TASK OBJECTIVE:
All lines from the one containing "middle mcp: (843, 946)" through the end of the entries below should appear in the answer exactly, with no others.

- - - -

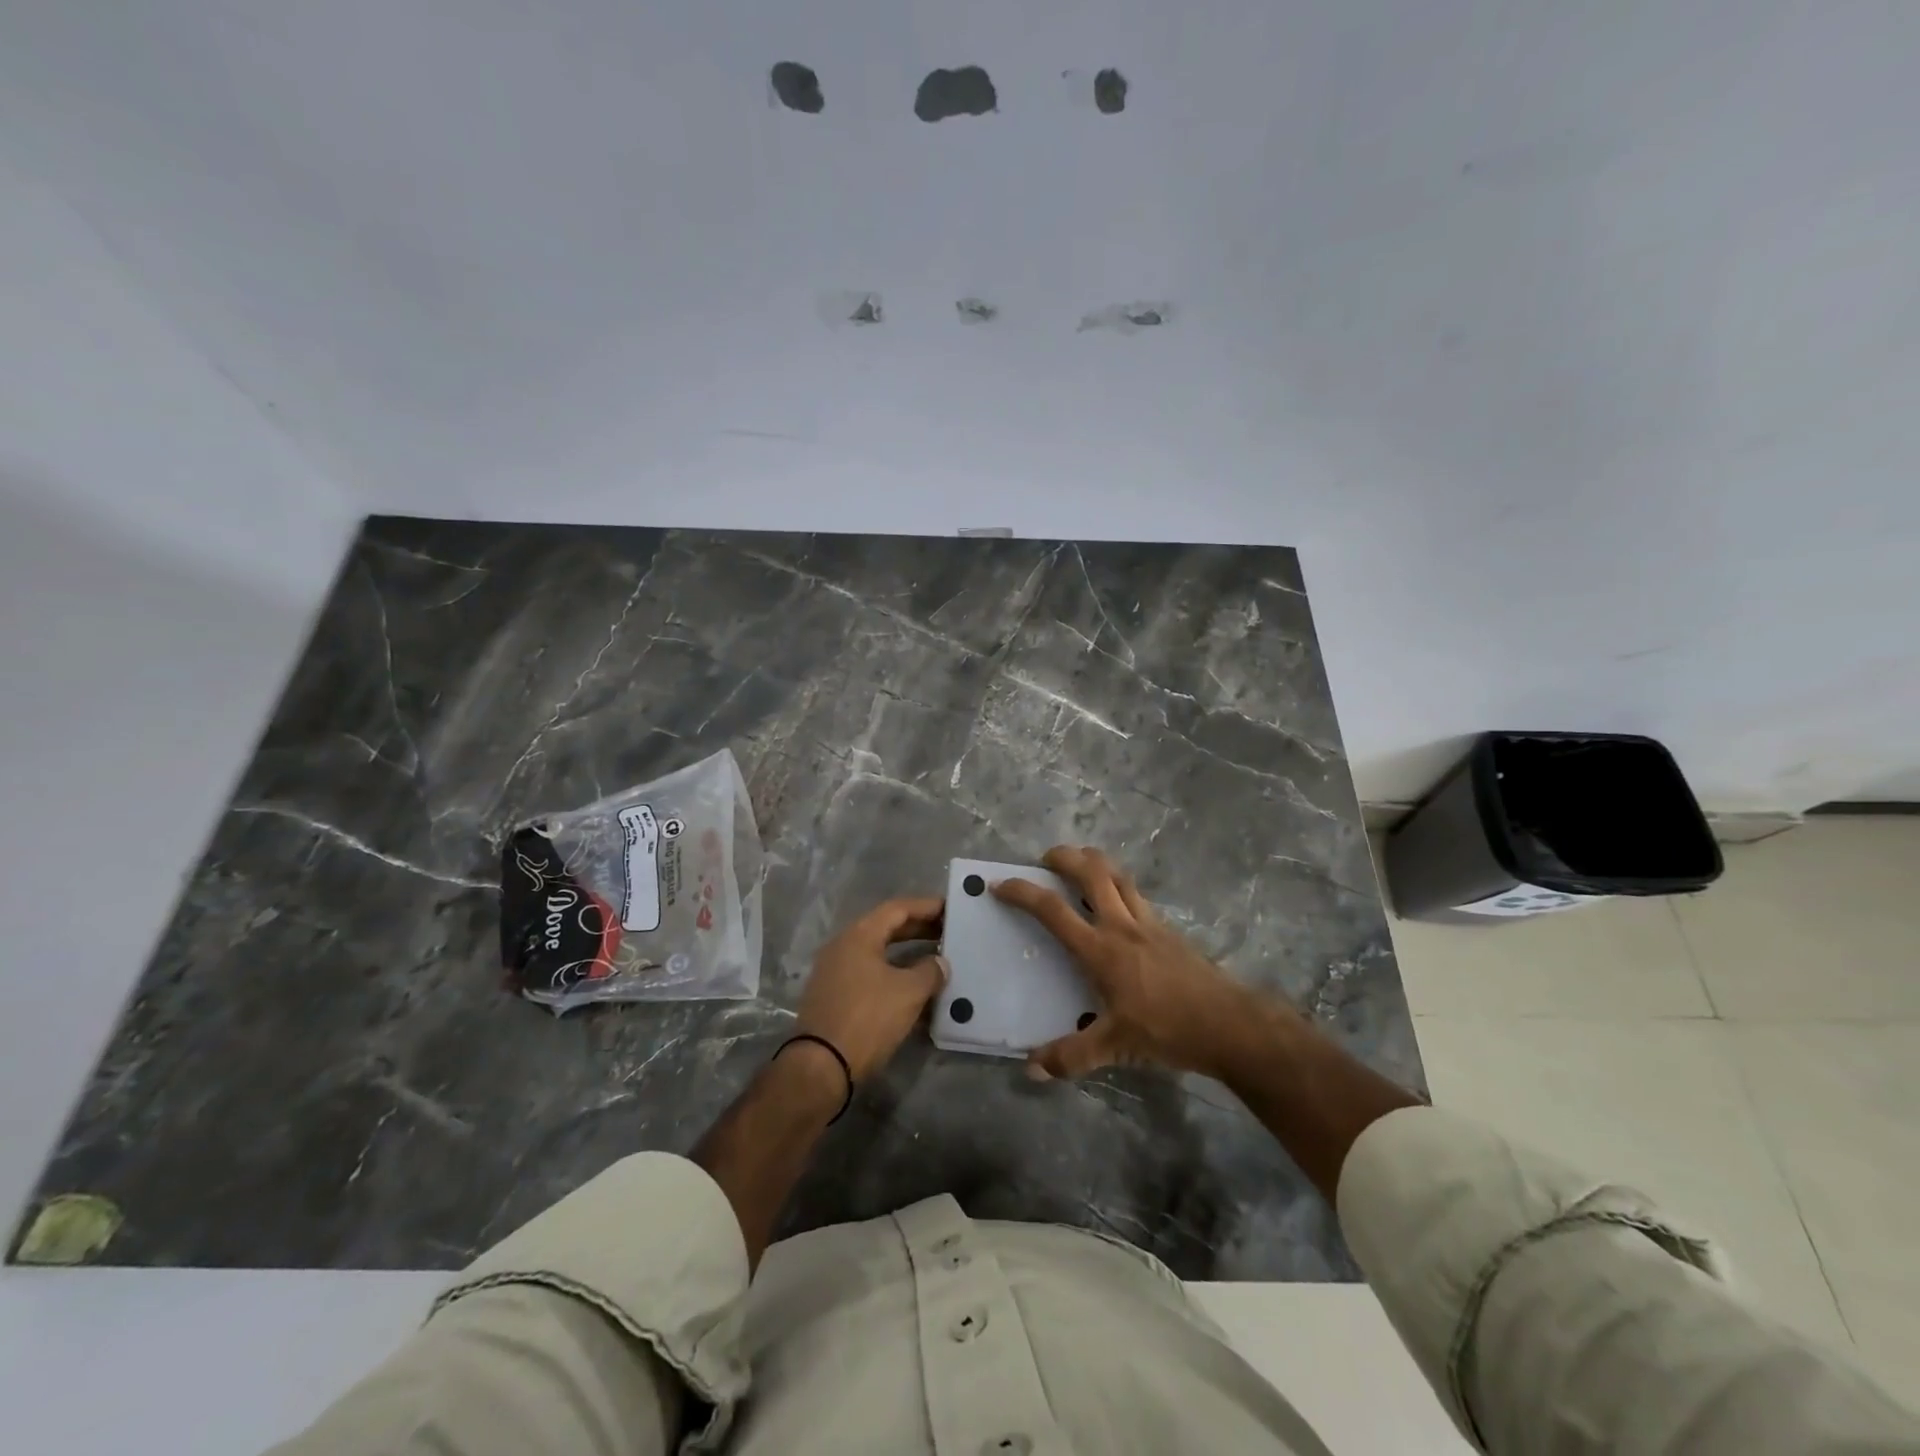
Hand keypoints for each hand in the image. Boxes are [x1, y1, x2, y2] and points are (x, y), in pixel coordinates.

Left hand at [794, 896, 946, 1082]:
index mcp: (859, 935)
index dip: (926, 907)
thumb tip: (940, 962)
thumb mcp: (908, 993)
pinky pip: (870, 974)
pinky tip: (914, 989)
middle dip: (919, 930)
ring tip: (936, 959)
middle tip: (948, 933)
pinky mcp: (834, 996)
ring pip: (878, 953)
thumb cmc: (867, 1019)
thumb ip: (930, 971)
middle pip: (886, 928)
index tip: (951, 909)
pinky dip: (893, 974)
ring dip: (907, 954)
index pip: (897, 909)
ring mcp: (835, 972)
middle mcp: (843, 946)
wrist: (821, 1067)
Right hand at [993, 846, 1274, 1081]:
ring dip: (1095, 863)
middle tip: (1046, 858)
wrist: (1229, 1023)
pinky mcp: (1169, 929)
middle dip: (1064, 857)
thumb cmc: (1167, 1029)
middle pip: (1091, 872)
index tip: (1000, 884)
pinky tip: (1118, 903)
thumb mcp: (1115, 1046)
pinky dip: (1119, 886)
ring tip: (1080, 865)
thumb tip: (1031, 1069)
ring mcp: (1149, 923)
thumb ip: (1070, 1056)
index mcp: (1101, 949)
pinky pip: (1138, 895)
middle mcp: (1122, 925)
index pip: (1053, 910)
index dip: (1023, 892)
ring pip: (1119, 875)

- - - -

RESULT:
middle mcp: (843, 946)
wrist: (821, 1067)
Right hand at [993, 846, 1274, 1081]:
ring dip: (1095, 863)
middle tip: (1046, 858)
wrist: (1229, 1023)
pinky mcp: (1169, 929)
middle dip: (1064, 857)
thumb cmc: (1167, 1029)
middle pip: (1091, 872)
index tip: (1000, 884)
pinky tip: (1118, 903)
thumb mcp: (1115, 1046)
pinky dip: (1119, 886)
ring tip: (1080, 865)
thumb tip: (1031, 1069)
ring mcp: (1149, 923)
thumb ip: (1070, 1056)
index mcp: (1101, 949)
pinky pip: (1138, 895)
middle mcp: (1122, 925)
index pip: (1053, 910)
index dip: (1023, 892)
ring pip: (1119, 875)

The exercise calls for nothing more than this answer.